Wall Street Journal on February 10, 2012, reported that Spain’s Supreme Court found Judge Baltasar Garzón guilty of illegal wiretapping during a corruption probe, effectively ending his career. Excerpts below:

Spain’s highest court said that Mr. Garzón, 56 years old, will be suspended from the legal profession for 11 years, and will be stripped of his position as investigative judge at Spain’s Audiencia Nacional, a special court that handles the country’s most complex legal cases.

It came a day after Mr. Garzón’s trial in an unrelated Franco-era case ended, with a verdict expected within weeks.

The ruling on February 9 stemmed from Mr. Garzón’s 2009 decision to arrest several Spanish suspects in a corruption probe allegedly involving top politicians from the conservative Popular Party, which currently governs in Spain, though it was in the opposition at that time.

In the ruling, the Supreme Court said Mr. Garzón used conversations taped in prison between suspects and lawyers to provide the police with clues to advance the case. Spanish law permits taping only in terrorism cases and in much harder-to-justify instances of suspicion of evidence destruction. Mr. Garzón had argued the latter.

Mr. Garzón’s taste for the spotlight and habit of speaking out in favor of liberal causes, both uncommon traits within Spain’s judiciary, caused friction with colleagues.

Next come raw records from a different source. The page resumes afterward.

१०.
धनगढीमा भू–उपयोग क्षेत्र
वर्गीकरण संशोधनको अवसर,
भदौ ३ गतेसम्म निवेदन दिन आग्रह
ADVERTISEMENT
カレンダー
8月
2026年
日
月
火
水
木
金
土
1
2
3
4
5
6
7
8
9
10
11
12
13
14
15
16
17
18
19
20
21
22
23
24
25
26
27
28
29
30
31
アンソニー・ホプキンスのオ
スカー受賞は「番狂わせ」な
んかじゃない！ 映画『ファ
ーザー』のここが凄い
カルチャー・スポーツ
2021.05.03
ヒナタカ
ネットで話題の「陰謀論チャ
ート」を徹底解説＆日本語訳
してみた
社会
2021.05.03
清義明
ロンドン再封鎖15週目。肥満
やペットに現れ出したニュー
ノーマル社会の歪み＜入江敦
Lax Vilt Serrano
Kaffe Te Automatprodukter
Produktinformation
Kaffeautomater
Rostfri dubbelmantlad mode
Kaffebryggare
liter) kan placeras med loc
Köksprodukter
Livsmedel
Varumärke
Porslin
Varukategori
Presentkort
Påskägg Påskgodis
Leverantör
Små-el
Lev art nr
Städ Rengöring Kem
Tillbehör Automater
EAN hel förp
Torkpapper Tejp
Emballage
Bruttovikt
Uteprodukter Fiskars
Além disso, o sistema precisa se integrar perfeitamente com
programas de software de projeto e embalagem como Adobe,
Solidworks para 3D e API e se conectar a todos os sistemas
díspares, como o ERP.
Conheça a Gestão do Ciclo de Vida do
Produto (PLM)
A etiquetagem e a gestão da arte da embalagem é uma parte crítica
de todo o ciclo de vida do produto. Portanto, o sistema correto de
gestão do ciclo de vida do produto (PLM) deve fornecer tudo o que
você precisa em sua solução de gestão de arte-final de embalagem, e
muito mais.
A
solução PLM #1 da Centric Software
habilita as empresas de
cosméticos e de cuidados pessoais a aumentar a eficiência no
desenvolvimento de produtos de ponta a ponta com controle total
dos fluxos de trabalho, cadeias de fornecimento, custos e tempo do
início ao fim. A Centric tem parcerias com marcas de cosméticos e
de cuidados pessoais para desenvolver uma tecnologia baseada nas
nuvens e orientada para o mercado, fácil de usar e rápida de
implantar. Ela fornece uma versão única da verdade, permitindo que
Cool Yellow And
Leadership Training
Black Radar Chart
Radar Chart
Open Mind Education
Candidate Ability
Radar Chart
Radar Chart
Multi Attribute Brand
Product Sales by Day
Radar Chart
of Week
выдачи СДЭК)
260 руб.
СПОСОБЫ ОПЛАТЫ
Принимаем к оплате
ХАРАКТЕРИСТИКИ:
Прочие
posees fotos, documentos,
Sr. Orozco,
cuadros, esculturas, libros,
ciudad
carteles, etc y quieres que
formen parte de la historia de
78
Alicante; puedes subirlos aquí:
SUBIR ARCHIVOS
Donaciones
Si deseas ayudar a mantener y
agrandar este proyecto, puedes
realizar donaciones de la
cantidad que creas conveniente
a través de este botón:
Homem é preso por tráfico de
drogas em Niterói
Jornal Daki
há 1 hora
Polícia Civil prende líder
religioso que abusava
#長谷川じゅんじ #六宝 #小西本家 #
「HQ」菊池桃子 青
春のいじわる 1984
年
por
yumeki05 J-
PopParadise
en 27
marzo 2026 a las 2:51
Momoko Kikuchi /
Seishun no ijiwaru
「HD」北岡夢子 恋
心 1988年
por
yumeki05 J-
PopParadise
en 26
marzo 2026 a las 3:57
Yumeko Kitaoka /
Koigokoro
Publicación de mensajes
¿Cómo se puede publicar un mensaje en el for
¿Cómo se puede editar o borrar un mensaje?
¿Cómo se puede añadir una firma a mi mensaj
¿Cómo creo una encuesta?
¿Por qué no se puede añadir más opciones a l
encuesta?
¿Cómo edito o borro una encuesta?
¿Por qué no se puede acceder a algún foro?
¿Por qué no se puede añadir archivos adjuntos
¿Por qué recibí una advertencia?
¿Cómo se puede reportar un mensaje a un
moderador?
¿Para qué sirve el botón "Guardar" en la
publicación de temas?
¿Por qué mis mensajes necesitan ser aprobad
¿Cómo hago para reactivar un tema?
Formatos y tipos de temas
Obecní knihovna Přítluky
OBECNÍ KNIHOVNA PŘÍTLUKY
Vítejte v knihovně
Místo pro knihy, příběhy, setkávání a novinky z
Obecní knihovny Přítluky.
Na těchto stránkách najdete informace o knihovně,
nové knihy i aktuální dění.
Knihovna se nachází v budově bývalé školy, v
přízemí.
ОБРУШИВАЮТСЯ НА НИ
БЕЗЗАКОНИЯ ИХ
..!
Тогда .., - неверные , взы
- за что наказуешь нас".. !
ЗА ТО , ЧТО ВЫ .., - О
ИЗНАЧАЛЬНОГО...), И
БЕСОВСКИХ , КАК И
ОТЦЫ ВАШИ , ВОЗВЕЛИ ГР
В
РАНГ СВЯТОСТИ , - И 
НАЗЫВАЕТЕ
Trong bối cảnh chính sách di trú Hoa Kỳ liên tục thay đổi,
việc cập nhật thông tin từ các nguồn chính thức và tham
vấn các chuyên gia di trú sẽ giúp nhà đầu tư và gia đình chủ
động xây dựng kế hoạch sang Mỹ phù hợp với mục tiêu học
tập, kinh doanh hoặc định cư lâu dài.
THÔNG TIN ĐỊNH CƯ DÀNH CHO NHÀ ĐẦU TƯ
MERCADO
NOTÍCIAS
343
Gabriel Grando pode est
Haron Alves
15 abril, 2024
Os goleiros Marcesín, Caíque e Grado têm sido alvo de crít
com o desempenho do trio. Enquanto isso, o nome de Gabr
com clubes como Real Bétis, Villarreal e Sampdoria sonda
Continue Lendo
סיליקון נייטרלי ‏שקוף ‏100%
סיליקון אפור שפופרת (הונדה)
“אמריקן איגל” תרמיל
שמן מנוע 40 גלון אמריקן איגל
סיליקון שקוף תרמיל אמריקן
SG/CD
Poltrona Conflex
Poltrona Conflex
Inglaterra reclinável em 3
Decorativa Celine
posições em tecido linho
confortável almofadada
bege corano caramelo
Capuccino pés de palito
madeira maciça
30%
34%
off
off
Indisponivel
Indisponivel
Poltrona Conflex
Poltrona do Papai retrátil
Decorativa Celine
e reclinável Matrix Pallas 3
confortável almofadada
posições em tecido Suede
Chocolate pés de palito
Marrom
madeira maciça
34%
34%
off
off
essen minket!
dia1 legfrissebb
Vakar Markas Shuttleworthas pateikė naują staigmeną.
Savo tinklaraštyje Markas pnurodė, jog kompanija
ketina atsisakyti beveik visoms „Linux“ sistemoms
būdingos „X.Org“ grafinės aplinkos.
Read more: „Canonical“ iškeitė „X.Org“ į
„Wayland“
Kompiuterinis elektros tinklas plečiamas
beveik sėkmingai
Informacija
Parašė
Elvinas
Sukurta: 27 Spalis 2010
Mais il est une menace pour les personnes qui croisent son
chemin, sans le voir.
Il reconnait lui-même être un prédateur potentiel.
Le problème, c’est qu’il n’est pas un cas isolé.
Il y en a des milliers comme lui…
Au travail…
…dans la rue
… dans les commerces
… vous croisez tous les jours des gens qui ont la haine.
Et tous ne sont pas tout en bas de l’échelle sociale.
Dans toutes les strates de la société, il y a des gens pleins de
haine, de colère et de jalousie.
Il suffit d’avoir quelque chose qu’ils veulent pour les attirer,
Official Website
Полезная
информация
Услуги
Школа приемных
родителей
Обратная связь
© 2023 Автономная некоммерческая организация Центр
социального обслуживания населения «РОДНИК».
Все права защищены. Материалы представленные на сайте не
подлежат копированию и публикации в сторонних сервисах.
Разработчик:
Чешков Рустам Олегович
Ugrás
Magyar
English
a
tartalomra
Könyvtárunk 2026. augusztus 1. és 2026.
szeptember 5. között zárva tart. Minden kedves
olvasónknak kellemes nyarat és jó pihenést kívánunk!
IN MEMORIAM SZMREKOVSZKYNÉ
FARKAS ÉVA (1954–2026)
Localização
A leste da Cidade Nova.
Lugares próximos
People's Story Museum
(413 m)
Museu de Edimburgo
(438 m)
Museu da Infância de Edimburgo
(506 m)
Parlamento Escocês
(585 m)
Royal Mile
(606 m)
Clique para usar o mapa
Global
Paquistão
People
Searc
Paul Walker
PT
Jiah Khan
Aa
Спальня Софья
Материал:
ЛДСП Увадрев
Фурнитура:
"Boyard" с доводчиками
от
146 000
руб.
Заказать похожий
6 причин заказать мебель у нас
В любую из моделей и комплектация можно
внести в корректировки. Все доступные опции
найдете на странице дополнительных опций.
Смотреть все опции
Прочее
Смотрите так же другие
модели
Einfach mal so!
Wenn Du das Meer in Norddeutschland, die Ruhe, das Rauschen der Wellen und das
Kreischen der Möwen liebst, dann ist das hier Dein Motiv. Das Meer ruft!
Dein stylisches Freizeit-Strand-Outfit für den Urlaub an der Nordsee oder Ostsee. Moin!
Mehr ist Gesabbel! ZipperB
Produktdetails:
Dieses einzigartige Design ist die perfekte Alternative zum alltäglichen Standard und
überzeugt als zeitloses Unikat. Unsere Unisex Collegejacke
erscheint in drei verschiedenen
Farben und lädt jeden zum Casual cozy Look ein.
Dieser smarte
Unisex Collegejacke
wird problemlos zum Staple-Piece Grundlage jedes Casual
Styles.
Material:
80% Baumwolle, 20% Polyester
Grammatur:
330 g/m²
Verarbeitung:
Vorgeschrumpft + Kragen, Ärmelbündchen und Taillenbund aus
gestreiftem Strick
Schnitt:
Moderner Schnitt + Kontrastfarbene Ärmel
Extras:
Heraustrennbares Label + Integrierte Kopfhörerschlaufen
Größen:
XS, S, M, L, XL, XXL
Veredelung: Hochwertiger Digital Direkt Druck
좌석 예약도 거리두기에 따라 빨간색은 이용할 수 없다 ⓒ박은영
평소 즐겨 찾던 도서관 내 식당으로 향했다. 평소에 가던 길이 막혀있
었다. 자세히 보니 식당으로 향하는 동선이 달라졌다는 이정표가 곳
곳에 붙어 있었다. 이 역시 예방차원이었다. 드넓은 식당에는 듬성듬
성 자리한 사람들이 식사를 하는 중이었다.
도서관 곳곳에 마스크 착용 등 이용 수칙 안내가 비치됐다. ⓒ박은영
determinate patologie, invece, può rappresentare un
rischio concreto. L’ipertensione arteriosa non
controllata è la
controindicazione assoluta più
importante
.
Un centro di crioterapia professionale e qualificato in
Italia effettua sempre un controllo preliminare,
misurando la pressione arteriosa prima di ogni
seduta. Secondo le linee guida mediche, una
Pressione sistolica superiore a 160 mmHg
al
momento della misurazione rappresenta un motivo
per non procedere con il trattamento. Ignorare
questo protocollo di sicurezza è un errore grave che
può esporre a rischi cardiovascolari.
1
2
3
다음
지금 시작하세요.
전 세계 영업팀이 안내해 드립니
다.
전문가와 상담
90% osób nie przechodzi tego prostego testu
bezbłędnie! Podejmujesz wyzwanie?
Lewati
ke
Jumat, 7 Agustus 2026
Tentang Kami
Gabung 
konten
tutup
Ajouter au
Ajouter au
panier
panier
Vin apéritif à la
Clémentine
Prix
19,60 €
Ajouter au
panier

For years, Mr. Garzón cultivated the image of a fearless truth-seeker always willing to take on hard cases.

But even some of his backers say he overreached in a few recent cases, including the 2009 taped conversations and his 2008 decision to seek prosecution of long-dead figures of the former regime of Spanish dictator Francisco Franco for human-rights abuses, the subject of the trial that ended on February 8.

Mr. Garzón could receive an additional sentence on top of Thursday’s sentence in that trial, known as the “Historical Memory” case.

In addition, Mr. Garzón faces a third trial unrelated to the prior two, whose start date isn’t yet set, over charges that he accepted money from banks that were under investigation in his court.

Mr. Miguel Bernard, who initiated the case, said that the ruling on the 9th was evidence of the independence of Spain’s judiciary, despite strong pressure from Spain’s left and from international media that has been generally sympathetic to Mr. Garzón.

“The international hero has been presented to the world as what he really is: a criminal,” Mr. Bernard said.